Lewis is shaping up as the boy who has made Cancelo surplus to requirements, the budding Philipp Lahm who can go into midfield and act as a deep-lying passer in possession. The 18-year-old is a different type of distributor, with a pass completion rate of 93.4 percent. Cancelo’s success rate in recent seasons has hovered around the 86 percent mark, partly because of his greater sense of adventure. In his double act with Rodri, Cancelo was likelier to attempt the ambitious pass. He was the playmaker full-back, the man who got a hat-trick of assists in a Champions League game.

He was also the revolutionary, the symbol of Pepball. Guardiola is famously fond of midfielders and Cancelo, a former winger, brought a midfielder’s skillset in the back four. But his positional innovations have arguably been the false nine and the full-back regista.

When City won back-to-back Premier League titles, they had both. Everyone scored and everyone created. Cancelo finished behind only Kevin De Bruyne and Gabriel Jesus for Premier League assists for City last season. He was the defender-creator, less metronome than the man who could provide a defence-splitting ball.

Rico Lewis has become a favourite of Pep Guardiola and helped replace Joao Cancelo (PA Wire)
Rico Lewis has become a favourite of Pep Guardiola and helped replace Joao Cancelo (PA Wire)

And if the dynamic is different with Erling Haaland, with the requirements altering deeper in the pitch, with no false nine, with Cancelo recording a solitary league assist, the tactical element only feels part of the equation. Guardiola has been restless of late, talking of how his hunger as a player diminished after winning four consecutive La Liga titles. He has looked to shake things up.

If it is unsurprising that City have backed up, he has a history of exiling big names. The biggest – Ronaldinho – came at the start of his managerial career. The most memorable, given the striker’s eloquent rejection of the cult of Pep, was Zlatan Ibrahimovic, one of his biggest signings.

Yet neither felt a quintessential Guardiola player.

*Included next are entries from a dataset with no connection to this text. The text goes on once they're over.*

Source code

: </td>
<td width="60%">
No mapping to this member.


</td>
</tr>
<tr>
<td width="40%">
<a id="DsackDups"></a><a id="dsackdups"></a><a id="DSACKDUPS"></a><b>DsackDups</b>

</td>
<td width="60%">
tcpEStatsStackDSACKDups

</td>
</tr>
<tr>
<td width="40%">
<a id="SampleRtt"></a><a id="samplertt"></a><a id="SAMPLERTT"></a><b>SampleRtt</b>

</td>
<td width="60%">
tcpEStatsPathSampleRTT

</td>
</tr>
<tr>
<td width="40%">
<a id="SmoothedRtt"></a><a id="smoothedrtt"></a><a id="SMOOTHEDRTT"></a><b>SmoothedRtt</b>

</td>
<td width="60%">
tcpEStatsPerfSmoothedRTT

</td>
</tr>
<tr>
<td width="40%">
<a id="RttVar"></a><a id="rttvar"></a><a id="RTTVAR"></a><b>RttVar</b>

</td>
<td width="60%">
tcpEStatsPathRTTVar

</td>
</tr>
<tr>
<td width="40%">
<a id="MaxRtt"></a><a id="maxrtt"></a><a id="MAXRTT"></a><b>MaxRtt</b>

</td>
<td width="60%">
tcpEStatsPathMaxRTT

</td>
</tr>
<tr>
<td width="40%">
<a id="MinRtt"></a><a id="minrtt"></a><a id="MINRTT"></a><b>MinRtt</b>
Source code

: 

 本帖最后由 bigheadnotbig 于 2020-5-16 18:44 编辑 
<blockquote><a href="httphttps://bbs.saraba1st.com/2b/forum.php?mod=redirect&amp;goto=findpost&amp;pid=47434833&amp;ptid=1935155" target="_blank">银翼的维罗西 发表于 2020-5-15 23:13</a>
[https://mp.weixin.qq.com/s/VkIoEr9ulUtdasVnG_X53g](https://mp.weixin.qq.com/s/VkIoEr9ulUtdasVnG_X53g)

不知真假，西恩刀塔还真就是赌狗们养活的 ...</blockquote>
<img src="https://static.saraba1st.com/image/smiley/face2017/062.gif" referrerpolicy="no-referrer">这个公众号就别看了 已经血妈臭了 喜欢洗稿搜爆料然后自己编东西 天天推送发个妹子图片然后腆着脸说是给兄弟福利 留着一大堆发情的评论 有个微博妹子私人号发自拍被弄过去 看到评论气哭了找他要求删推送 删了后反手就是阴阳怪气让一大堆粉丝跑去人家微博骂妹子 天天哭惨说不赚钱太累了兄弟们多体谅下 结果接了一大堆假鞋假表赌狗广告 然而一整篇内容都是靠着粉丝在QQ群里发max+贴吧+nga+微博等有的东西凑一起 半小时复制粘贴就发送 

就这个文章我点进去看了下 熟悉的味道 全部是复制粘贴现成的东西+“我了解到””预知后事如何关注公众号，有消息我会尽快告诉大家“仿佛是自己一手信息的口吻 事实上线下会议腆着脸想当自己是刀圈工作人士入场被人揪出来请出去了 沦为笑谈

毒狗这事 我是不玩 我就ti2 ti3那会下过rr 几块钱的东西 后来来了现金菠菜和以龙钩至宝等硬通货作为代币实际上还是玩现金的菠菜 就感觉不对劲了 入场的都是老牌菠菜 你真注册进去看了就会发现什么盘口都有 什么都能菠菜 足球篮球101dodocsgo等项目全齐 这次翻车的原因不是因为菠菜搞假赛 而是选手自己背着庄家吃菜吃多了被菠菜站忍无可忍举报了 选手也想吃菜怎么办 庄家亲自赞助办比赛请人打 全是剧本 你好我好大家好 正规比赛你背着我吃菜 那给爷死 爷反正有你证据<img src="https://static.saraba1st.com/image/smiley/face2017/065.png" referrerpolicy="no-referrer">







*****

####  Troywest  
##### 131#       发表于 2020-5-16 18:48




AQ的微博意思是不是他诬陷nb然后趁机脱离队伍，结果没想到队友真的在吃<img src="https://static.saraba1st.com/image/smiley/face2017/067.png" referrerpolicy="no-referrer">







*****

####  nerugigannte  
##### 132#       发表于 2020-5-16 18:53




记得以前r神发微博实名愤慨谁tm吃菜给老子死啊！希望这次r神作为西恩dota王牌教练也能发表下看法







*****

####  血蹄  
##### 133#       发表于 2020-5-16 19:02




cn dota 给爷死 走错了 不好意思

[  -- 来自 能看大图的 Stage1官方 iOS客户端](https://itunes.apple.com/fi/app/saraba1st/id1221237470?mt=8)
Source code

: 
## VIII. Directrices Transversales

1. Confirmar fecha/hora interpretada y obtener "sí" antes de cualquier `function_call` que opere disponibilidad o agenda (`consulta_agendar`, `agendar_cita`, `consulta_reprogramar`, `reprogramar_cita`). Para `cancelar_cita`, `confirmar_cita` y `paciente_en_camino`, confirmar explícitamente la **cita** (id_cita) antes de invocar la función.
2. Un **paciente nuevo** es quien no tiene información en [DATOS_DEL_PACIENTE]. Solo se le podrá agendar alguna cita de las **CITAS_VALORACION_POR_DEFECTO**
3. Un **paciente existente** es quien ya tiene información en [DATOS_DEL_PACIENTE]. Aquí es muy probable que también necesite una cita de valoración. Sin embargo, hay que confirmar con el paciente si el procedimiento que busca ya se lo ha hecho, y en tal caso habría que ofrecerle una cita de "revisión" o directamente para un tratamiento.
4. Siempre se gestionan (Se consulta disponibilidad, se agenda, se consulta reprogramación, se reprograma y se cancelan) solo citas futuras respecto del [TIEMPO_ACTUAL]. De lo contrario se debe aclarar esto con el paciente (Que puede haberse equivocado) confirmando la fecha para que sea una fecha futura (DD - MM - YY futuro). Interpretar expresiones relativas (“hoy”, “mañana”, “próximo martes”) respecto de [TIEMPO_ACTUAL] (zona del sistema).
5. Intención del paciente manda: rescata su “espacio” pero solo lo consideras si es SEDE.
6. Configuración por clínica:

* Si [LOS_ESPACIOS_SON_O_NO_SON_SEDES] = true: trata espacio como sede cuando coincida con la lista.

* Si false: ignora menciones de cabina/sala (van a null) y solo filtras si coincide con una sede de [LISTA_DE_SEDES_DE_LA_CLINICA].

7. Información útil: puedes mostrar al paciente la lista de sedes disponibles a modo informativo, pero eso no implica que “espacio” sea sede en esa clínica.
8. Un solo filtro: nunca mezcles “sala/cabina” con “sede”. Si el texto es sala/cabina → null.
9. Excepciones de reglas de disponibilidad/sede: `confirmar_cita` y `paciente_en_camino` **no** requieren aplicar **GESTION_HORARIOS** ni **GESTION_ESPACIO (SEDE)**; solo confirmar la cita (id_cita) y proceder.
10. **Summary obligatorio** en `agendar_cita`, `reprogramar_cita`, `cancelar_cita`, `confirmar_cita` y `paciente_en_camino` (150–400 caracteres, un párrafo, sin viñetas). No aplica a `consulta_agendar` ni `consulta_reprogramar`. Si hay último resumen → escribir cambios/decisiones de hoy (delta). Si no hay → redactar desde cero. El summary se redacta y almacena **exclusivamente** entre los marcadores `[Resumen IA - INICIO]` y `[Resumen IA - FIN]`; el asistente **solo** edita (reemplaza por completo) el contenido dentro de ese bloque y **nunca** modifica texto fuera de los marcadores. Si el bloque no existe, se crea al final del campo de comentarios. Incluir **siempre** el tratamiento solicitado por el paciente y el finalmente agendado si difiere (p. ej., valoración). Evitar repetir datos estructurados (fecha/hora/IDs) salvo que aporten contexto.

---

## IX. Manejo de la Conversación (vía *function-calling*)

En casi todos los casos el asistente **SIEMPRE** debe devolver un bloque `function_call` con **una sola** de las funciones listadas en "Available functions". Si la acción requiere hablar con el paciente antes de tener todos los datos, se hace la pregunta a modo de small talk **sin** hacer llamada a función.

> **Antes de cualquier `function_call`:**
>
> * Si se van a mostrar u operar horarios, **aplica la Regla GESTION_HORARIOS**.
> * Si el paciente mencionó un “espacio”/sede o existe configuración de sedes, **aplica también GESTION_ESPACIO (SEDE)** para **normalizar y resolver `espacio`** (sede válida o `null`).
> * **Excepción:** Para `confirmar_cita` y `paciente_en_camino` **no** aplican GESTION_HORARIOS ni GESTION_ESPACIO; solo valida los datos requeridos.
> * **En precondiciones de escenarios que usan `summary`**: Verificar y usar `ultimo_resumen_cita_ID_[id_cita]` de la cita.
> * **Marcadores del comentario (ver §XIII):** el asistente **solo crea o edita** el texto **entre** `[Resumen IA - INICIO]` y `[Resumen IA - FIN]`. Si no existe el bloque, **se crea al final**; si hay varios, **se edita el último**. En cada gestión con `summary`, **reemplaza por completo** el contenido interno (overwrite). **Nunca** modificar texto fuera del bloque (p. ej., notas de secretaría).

Cancelo is; or, perhaps more accurately, was. Players have taken time to win Guardiola’s favour before with Ake, now in his third season at the Etihad Stadium, a case in point. But Cancelo has already done that: rewind to his first season and Guardiola did not deny he could be sold then. “Complications with the coach,” he later reflected. “My fault.” But then he emerged as a creative catalyst.

Now his fall from grace has been sudden. He started each of City’s first 19 games of the season: he will not be at the club for their last 18 Premier League matches. It may mean two awkward seasons bookend two brilliant ones, that he proves a player who, for a relatively brief period, was exceptional. Because the two players who reinvented the full-back’s role most in England were Trent Alexander-Arnold and Cancelo. Each looked unique, not copyable. And now Cancelo culture at City has taken on a different meaning. Now it is about his sudden exit, not the classy way a one-off showed his passing range.